[Page images and extracted text]
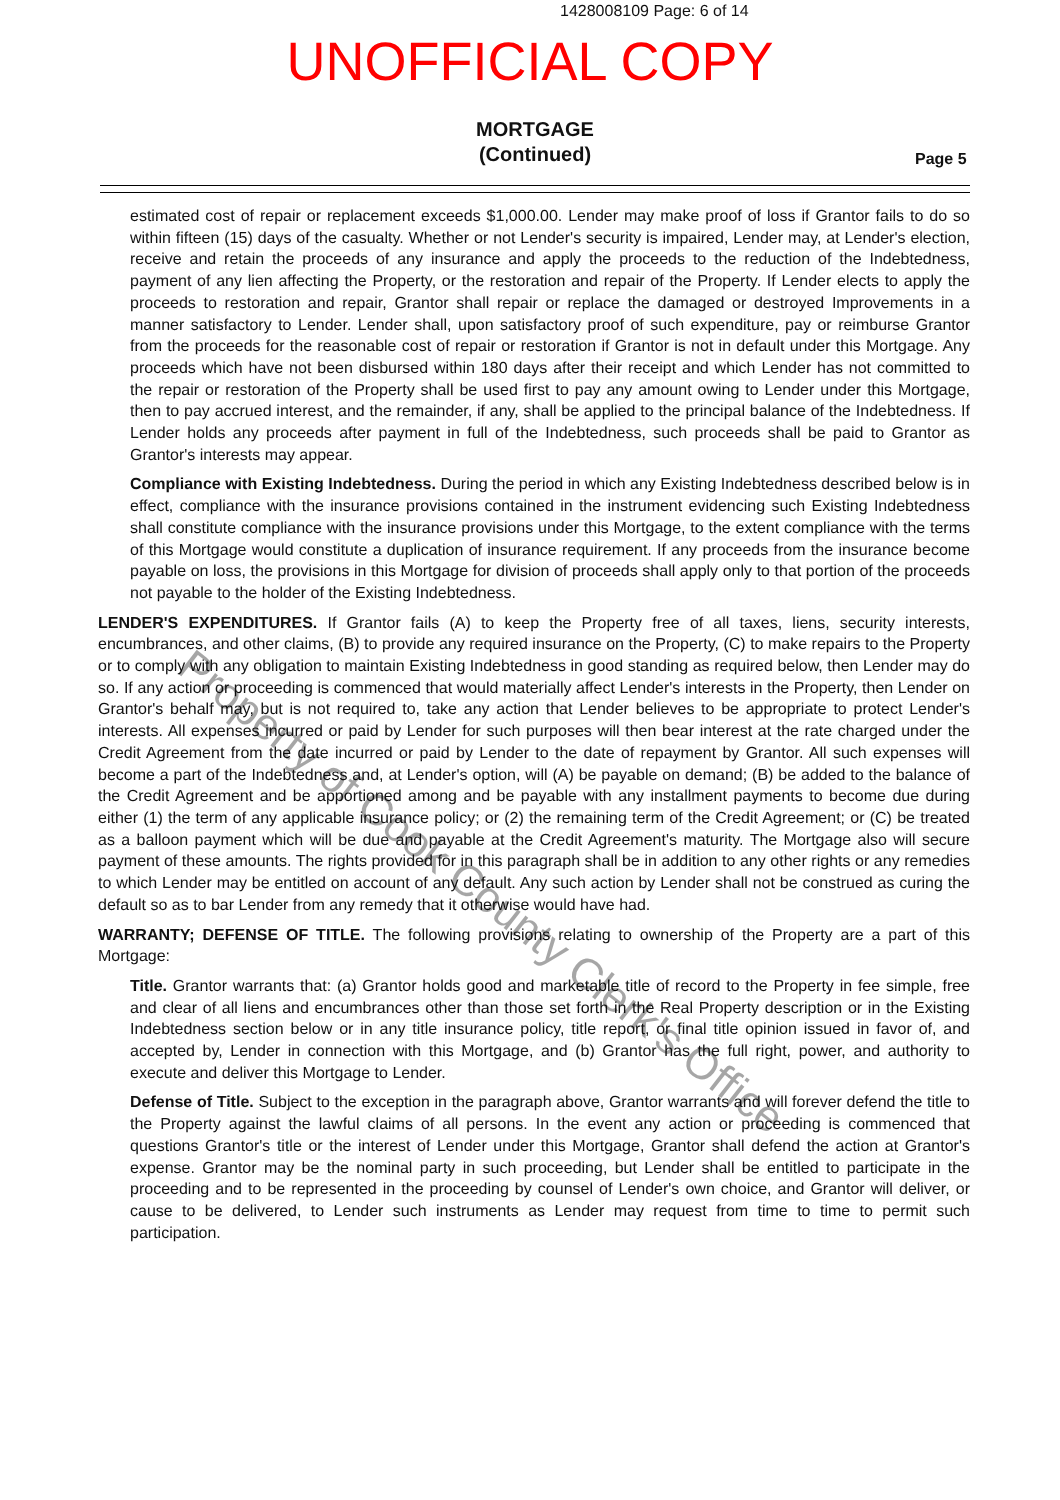1428008109 Page: 6 of 14
UNOFFICIAL COPY
MORTGAGE
(Continued)
Page 5
estimated cost of repair or replacement exceeds $1,000.00. Lender may make proof of loss if Grantor fails to do so within fifteen (15) days of the casualty. Whether or not Lender's security is impaired, Lender may, at Lender's election, receive and retain the proceeds of any insurance and apply the proceeds to the reduction of the Indebtedness, payment of any lien affecting the Property, or the restoration and repair of the Property. If Lender elects to apply the proceeds to restoration and repair, Grantor shall repair or replace the damaged or destroyed Improvements in a manner satisfactory to Lender. Lender shall, upon satisfactory proof of such expenditure, pay or reimburse Grantor from the proceeds for the reasonable cost of repair or restoration if Grantor is not in default under this Mortgage. Any proceeds which have not been disbursed within 180 days after their receipt and which Lender has not committed to the repair or restoration of the Property shall be used first to pay any amount owing to Lender under this Mortgage, then to pay accrued interest, and the remainder, if any, shall be applied to the principal balance of the Indebtedness. If Lender holds any proceeds after payment in full of the Indebtedness, such proceeds shall be paid to Grantor as Grantor's interests may appear.
Compliance with Existing Indebtedness. During the period in which any Existing Indebtedness described below is in effect, compliance with the insurance provisions contained in the instrument evidencing such Existing Indebtedness shall constitute compliance with the insurance provisions under this Mortgage, to the extent compliance with the terms of this Mortgage would constitute a duplication of insurance requirement. If any proceeds from the insurance become payable on loss, the provisions in this Mortgage for division of proceeds shall apply only to that portion of the proceeds not payable to the holder of the Existing Indebtedness.
LENDER'S EXPENDITURES. If Grantor fails (A) to keep the Property free of all taxes, liens, security interests, encumbrances, and other claims, (B) to provide any required insurance on the Property, (C) to make repairs to the Property or to comply with any obligation to maintain Existing Indebtedness in good standing as required below, then Lender may do so. If any action or proceeding is commenced that would materially affect Lender's interests in the Property, then Lender on Grantor's behalf may, but is not required to, take any action that Lender believes to be appropriate to protect Lender's interests. All expenses incurred or paid by Lender for such purposes will then bear interest at the rate charged under the Credit Agreement from the date incurred or paid by Lender to the date of repayment by Grantor. All such expenses will become a part of the Indebtedness and, at Lender's option, will (A) be payable on demand; (B) be added to the balance of the Credit Agreement and be apportioned among and be payable with any installment payments to become due during either (1) the term of any applicable insurance policy; or (2) the remaining term of the Credit Agreement; or (C) be treated as a balloon payment which will be due and payable at the Credit Agreement's maturity. The Mortgage also will secure payment of these amounts. The rights provided for in this paragraph shall be in addition to any other rights or any remedies to which Lender may be entitled on account of any default. Any such action by Lender shall not be construed as curing the default so as to bar Lender from any remedy that it otherwise would have had.
WARRANTY; DEFENSE OF TITLE. The following provisions relating to ownership of the Property are a part of this Mortgage:
Title. Grantor warrants that: (a) Grantor holds good and marketable title of record to the Property in fee simple, free and clear of all liens and encumbrances other than those set forth in the Real Property description or in the Existing Indebtedness section below or in any title insurance policy, title report, or final title opinion issued in favor of, and accepted by, Lender in connection with this Mortgage, and (b) Grantor has the full right, power, and authority to execute and deliver this Mortgage to Lender.
Defense of Title. Subject to the exception in the paragraph above, Grantor warrants and will forever defend the title to the Property against the lawful claims of all persons. In the event any action or proceeding is commenced that questions Grantor's title or the interest of Lender under this Mortgage, Grantor shall defend the action at Grantor's expense. Grantor may be the nominal party in such proceeding, but Lender shall be entitled to participate in the proceeding and to be represented in the proceeding by counsel of Lender's own choice, and Grantor will deliver, or cause to be delivered, to Lender such instruments as Lender may request from time to time to permit such participation.
Property of Cook County Clerk's Office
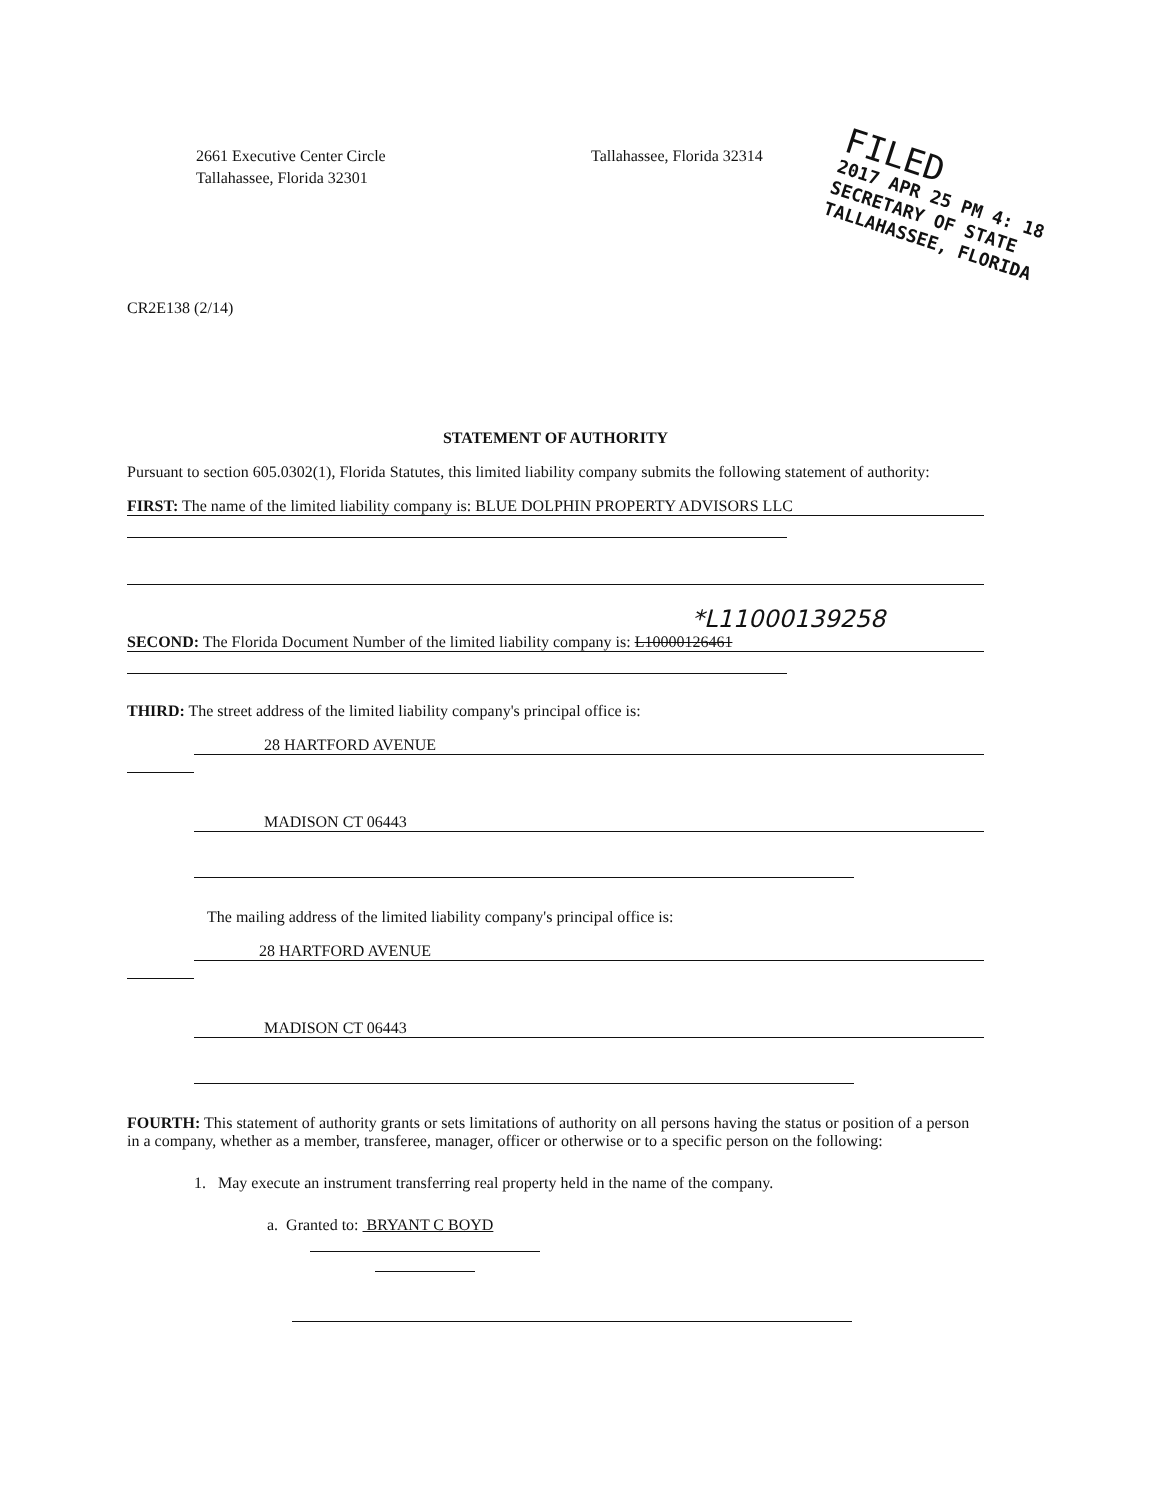2661 Executive Center Circle
Tallahassee, Florida 32301
Tallahassee, Florida 32314
FILED
2017 APR 25 PM 4: 18
SECRETARY OF STATE
TALLAHASSEE, FLORIDA
CR2E138 (2/14)
STATEMENT OF AUTHORITY
Pursuant to section 605.0302(1), Florida Statutes, this limited liability company submits the following statement of authority:
FIRST: The name of the limited liability company is: BLUE DOLPHIN PROPERTY ADVISORS LLC
*L11000139258
SECOND: The Florida Document Number of the limited liability company is: L10000126461
THIRD: The street address of the limited liability company's principal office is:
28 HARTFORD AVENUE
MADISON CT 06443
The mailing address of the limited liability company's principal office is:
28 HARTFORD AVENUE
MADISON CT 06443
FOURTH: This statement of authority grants or sets limitations of authority on all persons having the status or position of a person in a company, whether as a member, transferee, manager, officer or otherwise or to a specific person on the following:
1. May execute an instrument transferring real property held in the name of the company.
a. Granted to: BRYANT C BOYD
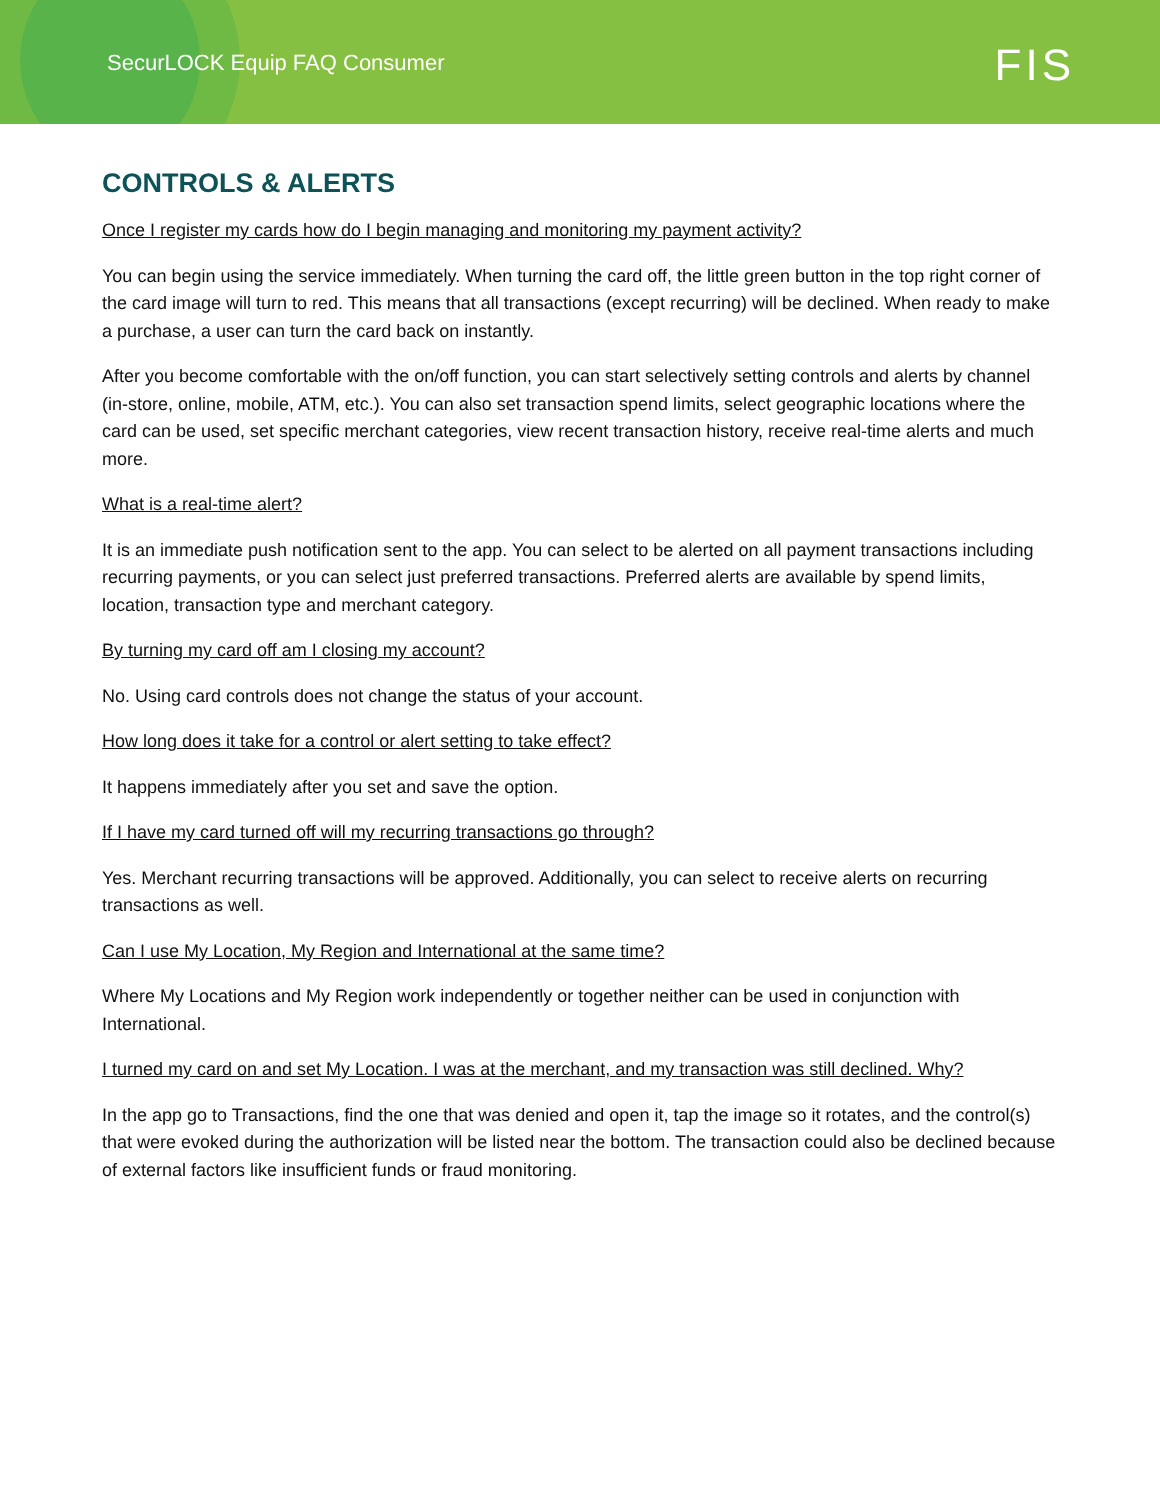SecurLOCK Equip FAQ Consumer FIS
CONTROLS & ALERTS
Once I register my cards how do I begin managing and monitoring my payment activity?
You can begin using the service immediately. When turning the card off, the little green button in the top right corner of the card image will turn to red. This means that all transactions (except recurring) will be declined. When ready to make a purchase, a user can turn the card back on instantly.
After you become comfortable with the on/off function, you can start selectively setting controls and alerts by channel (in-store, online, mobile, ATM, etc.). You can also set transaction spend limits, select geographic locations where the card can be used, set specific merchant categories, view recent transaction history, receive real-time alerts and much more.
What is a real-time alert?
It is an immediate push notification sent to the app. You can select to be alerted on all payment transactions including recurring payments, or you can select just preferred transactions. Preferred alerts are available by spend limits, location, transaction type and merchant category.
By turning my card off am I closing my account?
No. Using card controls does not change the status of your account.
How long does it take for a control or alert setting to take effect?
It happens immediately after you set and save the option.
If I have my card turned off will my recurring transactions go through?
Yes. Merchant recurring transactions will be approved. Additionally, you can select to receive alerts on recurring transactions as well.
Can I use My Location, My Region and International at the same time?
Where My Locations and My Region work independently or together neither can be used in conjunction with International.
I turned my card on and set My Location. I was at the merchant, and my transaction was still declined. Why?
In the app go to Transactions, find the one that was denied and open it, tap the image so it rotates, and the control(s) that were evoked during the authorization will be listed near the bottom. The transaction could also be declined because of external factors like insufficient funds or fraud monitoring.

• **WHAT THIS TASK INVOLVES**:
What lines of the preceding data include the string "setting"? Pull them out.

• **ANSWER BOX**:
After you become comfortable with the on/off function, you can start selectively setting controls and alerts by channel (in-store, online, mobile, ATM, etc.). You can also set transaction spend limits, select geographic locations where the card can be used, set specific merchant categories, view recent transaction history, receive real-time alerts and much more.
How long does it take for a control or alert setting to take effect?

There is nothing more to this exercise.